Following the project at Karluk Lake in June (which you can read about here), the rest of the Seattle-based field team arrived and we travelled to Old Harbor to initiate excavation at KOD-114, an ancestral village on Sitkalidak Island. In the Alutiiq language, this village is called Ing’yug, while Russian colonists and explorers called it Ezopkinskoe. Ing’yug was inhabited by Sugpiaq/Alutiiq ancestors when the Russian fur trader Grigorii Shelikhov arrived in the Kodiak Archipelago in 1784. Subsequent ethnohistoric documentation comes from Russian explorer Yuri Lisiankski, who visited the village in 1805. While a broad written history of Russian colonialism on Kodiak exists, those accounts are often written from the perspective of the colonizer and lack the details of daily life in Sugpiaq/Alutiiq villages during this period of culture contact, resistance, persistence and change. That’s where the archaeology comes in!
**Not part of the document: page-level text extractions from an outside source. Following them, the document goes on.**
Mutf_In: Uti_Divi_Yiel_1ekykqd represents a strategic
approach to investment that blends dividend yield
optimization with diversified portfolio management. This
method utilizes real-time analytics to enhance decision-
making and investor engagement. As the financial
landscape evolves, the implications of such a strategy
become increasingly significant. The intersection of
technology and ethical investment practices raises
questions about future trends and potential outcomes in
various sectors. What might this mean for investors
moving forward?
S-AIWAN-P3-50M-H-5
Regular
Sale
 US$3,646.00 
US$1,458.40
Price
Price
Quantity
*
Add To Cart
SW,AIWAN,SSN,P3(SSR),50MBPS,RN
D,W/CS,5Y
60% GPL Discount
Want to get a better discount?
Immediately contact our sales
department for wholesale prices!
By studying the materials (i.e. houses, tools, food remains, toys, trash, etc.) that Sugpiaq/Alutiiq ancestors left behind, archaeologists can get a complementary, and perhaps fuller, picture of how those ancestors lived through this period of history.
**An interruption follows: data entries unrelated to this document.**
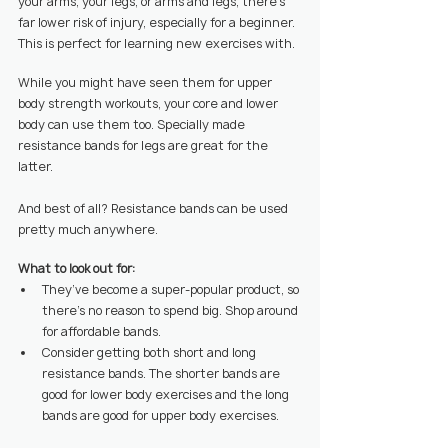
your arms, your legs, or arms and legs, there’s 
far lower risk of injury, especially for a beginner. 
This is perfect for learning new exercises with.
While you might have seen them for upper 
body strength workouts, your core and lower 
body can use them too. Specially made 
resistance bands for legs are great for the 
latter.
And best of all? Resistance bands can be used 
pretty much anywhere.
What to look out for:
They’ve become a super-popular product, so 
there’s no reason to spend big. Shop around 
for affordable bands.
Consider getting both short and long 
resistance bands. The shorter bands are 
good for lower body exercises and the long 
bands are good for upper body exercises.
With that in mind, our 2019 OHAHP team set several goals at the start of the field season for our work at Ing’yug:
locate houses and middens (trash piles)
map the extent of the village site
collect some artifacts and fauna (animal remains) for analysis
determine dates of occupation for the village
Overall, these goals were met. (More posts to come about each of the activities mentioned below!)
We dug a total of 15 test pits and one trench in order to identify houses with intact stratigraphy and look for diagnostic artifacts that could confirm the age of the site.
We made drawings of the stratigraphy in several of our test pits to better understand what activities may have led to those strata being deposited over time.
We made a map of the houses and other structures visible on the surface using a compass, a couple 50-meter tapes and a low-tech surveyor’s tool called a transit.
While the stratigraphy (i.e. layers in the soil, both naturally and culturally formed) was largely intact where we dug, we also noticed evidence of pot-hunting across the site. Pot-hunting is destructive to archaeological sites, not only because cultural material is lost, but because information about the location and context of artifacts in relation to other objects, houses and the site overall, are also lost. It’s like losing pieces to a jigsaw puzzle – a jigsaw puzzle that is already missing pieces due to natural processes like erosion and decomposition that occur over time – making it harder to see the whole picture.
We found an abundance of evidence of Sugpiaq/Alutiiq residence at the village of Ing’yug in the form of charcoal-rich layers in the soil, shells and animal bones left over from meals, and a literal ton of fire cracked rocks. What we didn’t find were many artifacts, which surprised us given the extent of the trash piles, or middens. I’ll discuss this more in another post.
The dearth of artifacts means that estimating dates for the site was impossible in the field, however, we did collect wood charcoal samples, which can be dated using radiocarbon, and shells from the midden, which have growth rings like trees that make it possible to use them for dating. Hopefully these or other dating methods can provide some clarity of timing, so that we can place Ing’yug within the wider story of Sugpiaq/Alutiiq ancestors across the Kodiak Archipelago and beyond.